Benetti made it out of the hospital and was later diagnosed with cerebral palsy, a neurological disorder that affects muscle coordination, movement and balance.
“Essentially, it led to a couple different surgeries: eye surgery, heel cord surgery, hamstring surgery,” he said.
“Sometimes, I would show up after summer break [in elementary school] in a wheelchair or in a cast or in those ‘Forrest Gump’-like inserts that don’t actually just fly off your legs like in the movie,” he joked.
White Sox announcer finds his calling despite all odds
Eventually, Benetti was able to stop wearing orthotic inserts in his shoes. By high school, he was playing first chair tuba in the band.
“Part of being in band was being in marching band … However, I would have toppled over had I worn the [tuba]. I didn’t have the strength for that and the coordination for it either,” he recalled.
The band director tried to make it work.
“They started by putting a tuba on the stand, and the entire band was going in orbit around me,” he said. “So the band director said, ‘Look, this is not a good idea. Why don’t you be the announcer for our sets?’ “
Benetti was a natural. The opportunity helped him land a gig with his high school radio station.
“We gravitate towards the things we’re good at,” he said.
Benetti went on to graduate from Syracuse University with bachelor’s degrees in broadcast journalism, economics and psychology and earned a law degree from Wake Forest University.
He worked a long list of sports announcing jobs to make a name for himself, including serving as the lead announcer for the Syracuse Chiefs Minor League Baseball team and covering various sports for ESPN.
“When I started doing TV, there was a worry of, will people want me on TV because I can’t look directly into the camera,” he recalled.
Benetti has a lazy eye and walks with a slight limp.
“I actually forget how I walk until I walk past a mirror. And then I think, ‘Why did we invent mirrors?’ ” he joked. “There were some hurdles there, and people helped me get through it. Now, it’s really not an issue.”
Benetti said the way cerebral palsy affects him today is perception.
“If I walk into a room and people don’t know me, there might be a belief, still: ‘Hey, can he do this? Can he do that?’ The hope is that we get to a time where people are thinking first, ‘What can this person do?’ not ‘What help do they need?’ ” he said.
Benetti’s cerebral palsy never came into play when the White Sox were hiring.

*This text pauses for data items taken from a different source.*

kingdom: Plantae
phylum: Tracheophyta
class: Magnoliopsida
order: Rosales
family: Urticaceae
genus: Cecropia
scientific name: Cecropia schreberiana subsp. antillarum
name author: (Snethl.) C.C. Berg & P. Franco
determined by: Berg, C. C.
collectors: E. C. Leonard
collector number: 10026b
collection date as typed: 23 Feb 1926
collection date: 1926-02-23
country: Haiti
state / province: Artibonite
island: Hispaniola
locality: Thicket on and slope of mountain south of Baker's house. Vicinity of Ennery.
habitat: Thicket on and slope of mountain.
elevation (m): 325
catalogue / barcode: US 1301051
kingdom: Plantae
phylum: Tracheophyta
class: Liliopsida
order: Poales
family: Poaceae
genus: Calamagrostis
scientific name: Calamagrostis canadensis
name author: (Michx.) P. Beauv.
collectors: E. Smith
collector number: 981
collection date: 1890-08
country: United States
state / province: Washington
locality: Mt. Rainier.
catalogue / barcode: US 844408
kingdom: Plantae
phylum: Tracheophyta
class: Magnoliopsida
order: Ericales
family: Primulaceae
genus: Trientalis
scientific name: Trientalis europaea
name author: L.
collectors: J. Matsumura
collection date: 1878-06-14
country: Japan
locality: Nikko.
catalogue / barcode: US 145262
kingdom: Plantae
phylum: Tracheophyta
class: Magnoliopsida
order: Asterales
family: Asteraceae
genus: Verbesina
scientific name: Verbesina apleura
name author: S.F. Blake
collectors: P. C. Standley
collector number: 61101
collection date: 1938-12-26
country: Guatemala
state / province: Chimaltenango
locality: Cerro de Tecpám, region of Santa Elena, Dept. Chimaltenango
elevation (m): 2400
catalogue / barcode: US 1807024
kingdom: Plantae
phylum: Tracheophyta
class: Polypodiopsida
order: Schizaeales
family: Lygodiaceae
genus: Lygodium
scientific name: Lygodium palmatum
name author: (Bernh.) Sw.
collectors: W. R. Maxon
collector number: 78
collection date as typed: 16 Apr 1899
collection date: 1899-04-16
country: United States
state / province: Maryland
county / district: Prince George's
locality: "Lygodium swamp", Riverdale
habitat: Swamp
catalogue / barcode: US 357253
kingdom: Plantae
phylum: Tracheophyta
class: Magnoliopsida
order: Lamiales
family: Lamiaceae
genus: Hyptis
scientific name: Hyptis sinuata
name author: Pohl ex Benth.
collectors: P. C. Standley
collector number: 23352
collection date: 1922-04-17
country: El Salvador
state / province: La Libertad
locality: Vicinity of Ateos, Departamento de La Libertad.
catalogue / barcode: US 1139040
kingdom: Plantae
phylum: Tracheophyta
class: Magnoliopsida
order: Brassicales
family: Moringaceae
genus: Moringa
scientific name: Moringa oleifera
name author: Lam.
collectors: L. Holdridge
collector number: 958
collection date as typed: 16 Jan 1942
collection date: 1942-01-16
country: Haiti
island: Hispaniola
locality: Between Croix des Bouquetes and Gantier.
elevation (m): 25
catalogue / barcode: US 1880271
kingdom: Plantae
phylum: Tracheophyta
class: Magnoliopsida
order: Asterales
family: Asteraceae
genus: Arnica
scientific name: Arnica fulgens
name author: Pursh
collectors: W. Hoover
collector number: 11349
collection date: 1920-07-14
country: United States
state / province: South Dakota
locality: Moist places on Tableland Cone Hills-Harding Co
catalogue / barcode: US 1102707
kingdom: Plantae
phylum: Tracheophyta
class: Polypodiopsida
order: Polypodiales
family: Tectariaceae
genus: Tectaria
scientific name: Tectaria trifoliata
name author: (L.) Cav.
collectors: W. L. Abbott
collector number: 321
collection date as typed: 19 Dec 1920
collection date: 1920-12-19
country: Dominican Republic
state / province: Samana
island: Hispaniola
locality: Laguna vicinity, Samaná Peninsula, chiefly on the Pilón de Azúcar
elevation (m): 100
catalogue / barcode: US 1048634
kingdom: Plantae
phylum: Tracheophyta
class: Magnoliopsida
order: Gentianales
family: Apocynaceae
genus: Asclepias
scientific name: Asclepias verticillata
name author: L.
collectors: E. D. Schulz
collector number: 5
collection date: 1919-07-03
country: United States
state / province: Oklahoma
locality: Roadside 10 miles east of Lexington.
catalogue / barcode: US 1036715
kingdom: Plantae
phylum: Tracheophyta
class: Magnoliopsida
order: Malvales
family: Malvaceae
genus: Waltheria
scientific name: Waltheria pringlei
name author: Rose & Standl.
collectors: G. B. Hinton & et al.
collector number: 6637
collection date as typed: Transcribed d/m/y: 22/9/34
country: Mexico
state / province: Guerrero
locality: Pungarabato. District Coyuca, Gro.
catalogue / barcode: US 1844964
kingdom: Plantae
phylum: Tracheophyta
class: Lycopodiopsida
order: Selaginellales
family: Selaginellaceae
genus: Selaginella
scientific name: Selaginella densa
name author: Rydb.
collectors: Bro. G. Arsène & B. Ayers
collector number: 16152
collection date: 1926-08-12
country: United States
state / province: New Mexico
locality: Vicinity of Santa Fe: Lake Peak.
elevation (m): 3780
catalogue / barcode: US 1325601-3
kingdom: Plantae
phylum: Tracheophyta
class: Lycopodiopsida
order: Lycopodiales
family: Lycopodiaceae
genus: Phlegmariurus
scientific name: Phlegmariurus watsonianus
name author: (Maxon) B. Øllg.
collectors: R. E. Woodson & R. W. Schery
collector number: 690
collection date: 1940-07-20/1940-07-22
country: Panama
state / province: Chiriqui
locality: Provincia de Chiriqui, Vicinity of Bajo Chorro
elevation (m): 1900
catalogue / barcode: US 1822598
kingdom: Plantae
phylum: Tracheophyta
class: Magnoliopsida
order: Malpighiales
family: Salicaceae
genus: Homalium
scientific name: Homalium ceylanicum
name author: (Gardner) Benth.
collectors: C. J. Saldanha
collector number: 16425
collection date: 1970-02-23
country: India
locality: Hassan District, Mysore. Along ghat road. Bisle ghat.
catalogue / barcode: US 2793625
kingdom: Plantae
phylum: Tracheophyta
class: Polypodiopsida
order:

“We knew he wasn’t going to win any speed racing contests when we interviewed him,” joked Brooks Boyer, the team’s senior vice president of sales and marketing.
Boyer said he spoke with close to 100 people in the broadcasting world to find the right announcer.
“I asked many of them, ‘Give me your top three young broadcasters, guys that have earned a shot at being in the big leagues.’ And Jason Benetti was on every single one of those people’s lists,” he said.
Seasoned announcer Steve Stone is Benetti’s partner in the booth.
“He’s very intelligent,” Stone said. “The best thing about him is he has a wonderful sense of humor.”
“I think the only thing that really aggravates him is when people treat him in a different manner because he has CP,” he added. “Everybody has something. He happens to have this, but it hasn’t stood in the way of anything he’s ever accomplished. I don’t think he views himself as an inspiration, but he truly is.”
“If I can help an employer look past somebody else’s disability, that’s of great value to me,” Benetti said. “If I can help a person do something tomorrow that they didn’t do today, that’s what I want to do.”